• **Directions for this task**:
Find every line in the data that contains the string "number", matching case exactly, and copy each one out in full.

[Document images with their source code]
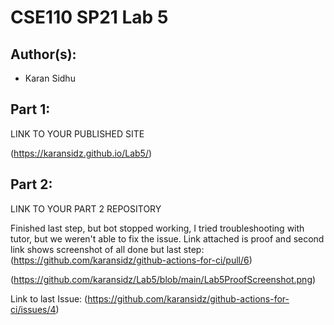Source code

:# CSE110 SP21 Lab 5

## Author(s):
- Karan Sidhu

## Part 1:

LINK TO YOUR PUBLISHED SITE

(https://karansidz.github.io/Lab5/)

## Part 2:

LINK TO YOUR PART 2 REPOSITORY

Finished last step, but bot stopped working, I tried troubleshooting with tutor, but we weren't able to fix the issue. Link attached is proof and second link shows screenshot of all done but last step:
(https://github.com/karansidz/github-actions-for-ci/pull/6)

(https://github.com/karansidz/Lab5/blob/main/Lab5ProofScreenshot.png)


Link to last Issue:
(https://github.com/karansidz/github-actions-for-ci/issues/4)
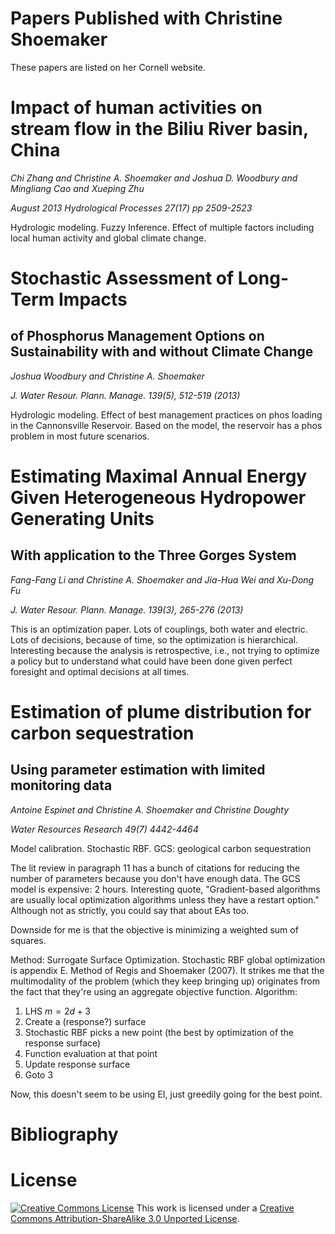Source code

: Papers Published with Christine Shoemaker
=========================================

These papers are listed on her Cornell website.

Impact of human activities on stream flow in the Biliu River basin, China
=========================================================================

*Chi Zhang and Christine A. Shoemaker and Joshua D. Woodbury and Mingliang Cao and Xueping Zhu*

*August 2013 Hydrological Processes 27(17) pp 2509-2523*

Hydrologic modeling. Fuzzy Inference. Effect of multiple factors including local human activity and global climate change.

Stochastic Assessment of Long-Term Impacts
==========================================

of Phosphorus Management Options on Sustainability with and without Climate Change
----------------------------------------------------------------------------------

*Joshua Woodbury and Christine A. Shoemaker*

*J. Water Resour. Plann. Manage. 139(5), 512-519 (2013)*

Hydrologic modeling. Effect of best management practices on phos loading in the Cannonsville Reservoir. Based on the model, the reservoir has a phos problem in most future scenarios.

Estimating Maximal Annual Energy Given Heterogeneous Hydropower Generating Units
================================================================================

With application to the Three Gorges System
-------------------------------------------

*Fang-Fang Li and Christine A. Shoemaker and Jia-Hua Wei and Xu-Dong Fu*

*J. Water Resour. Plann. Manage. 139(3), 265-276 (2013)*

This is an optimization paper. Lots of couplings, both water and electric. Lots of decisions, because of time, so the optimization is hierarchical. Interesting because the analysis is retrospective, i.e., not trying to optimize a policy but to understand what could have been done given perfect foresight and optimal decisions at all times.

Estimation of plume distribution for carbon sequestration
=========================================================

Using parameter estimation with limited monitoring data
-------------------------------------------------------

*Antoine Espinet and Christine A. Shoemaker and Christine Doughty*

*Water Resources Research 49(7) 4442-4464*

Model calibration. Stochastic RBF. GCS: geological carbon sequestration

The lit review in paragraph 11 has a bunch of citations for reducing the number of parameters because you don't have enough data. The GCS model is expensive: 2 hours. Interesting quote, "Gradient-based algorithms are usually local optimization algorithms unless they have a restart option." Although not as strictly, you could say that about EAs too.

Downside for me is that the objective is minimizing a weighted sum of squares.

Method: Surrogate Surface Optimization. Stochastic RBF global optimization is appendix E. Method of Regis and Shoemaker (2007). It strikes me that the multimodality of the problem (which they keep bringing up) originates from the fact that they're using an aggregate objective function. Algorithm:

1.  LHS *m* = 2*d* + 3
2.  Create a (response?) surface
3.  Stochastic RBF picks a new point (the best by optimization of the response surface)
4.  Function evaluation at that point
5.  Update response surface
6.  Goto 3

Now, this doesn't seem to be using EI, just greedily going for the best point.

Bibliography
============

License
=======

[![Creative Commons License](http://i.creativecommons.org/l/by-sa/3.0/88x31.png)](http://creativecommons.org/licenses/by-sa/3.0/deed.en_US)
This work is licensed under a [Creative Commons Attribution-ShareAlike 3.0 Unported License](http://creativecommons.org/licenses/by-sa/3.0/deed.en_US).
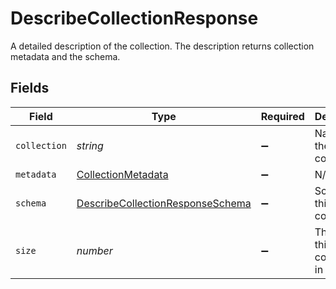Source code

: # DescribeCollectionResponse

A detailed description of the collection. The description returns collection metadata and the schema.


## Fields

| Field                                                                                       | Type                                                                                        | Required                                                                                    | Description                                                                                 |
| ------------------------------------------------------------------------------------------- | ------------------------------------------------------------------------------------------- | ------------------------------------------------------------------------------------------- | ------------------------------------------------------------------------------------------- |
| `collection`                                                                                | *string*                                                                                    | :heavy_minus_sign:                                                                          | Name of the collection.                                                                     |
| `metadata`                                                                                  | [CollectionMetadata](../../models/shared/collectionmetadata.md)                             | :heavy_minus_sign:                                                                          | N/A                                                                                         |
| `schema`                                                                                    | [DescribeCollectionResponseSchema](../../models/shared/describecollectionresponseschema.md) | :heavy_minus_sign:                                                                          | Schema of this collection.                                                                  |
| `size`                                                                                      | *number*                                                                                    | :heavy_minus_sign:                                                                          | The size of this collection in bytes.                                                       |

• **Response box**:
The lit review in paragraph 11 has a bunch of citations for reducing the number of parameters because you don't have enough data. The GCS model is expensive: 2 hours. Interesting quote, "Gradient-based algorithms are usually local optimization algorithms unless they have a restart option." Although not as strictly, you could say that about EAs too.
| `size`                                                                                      | *number*                                                                                    | :heavy_minus_sign:                                                                          | The size of this collection in bytes.                                                       |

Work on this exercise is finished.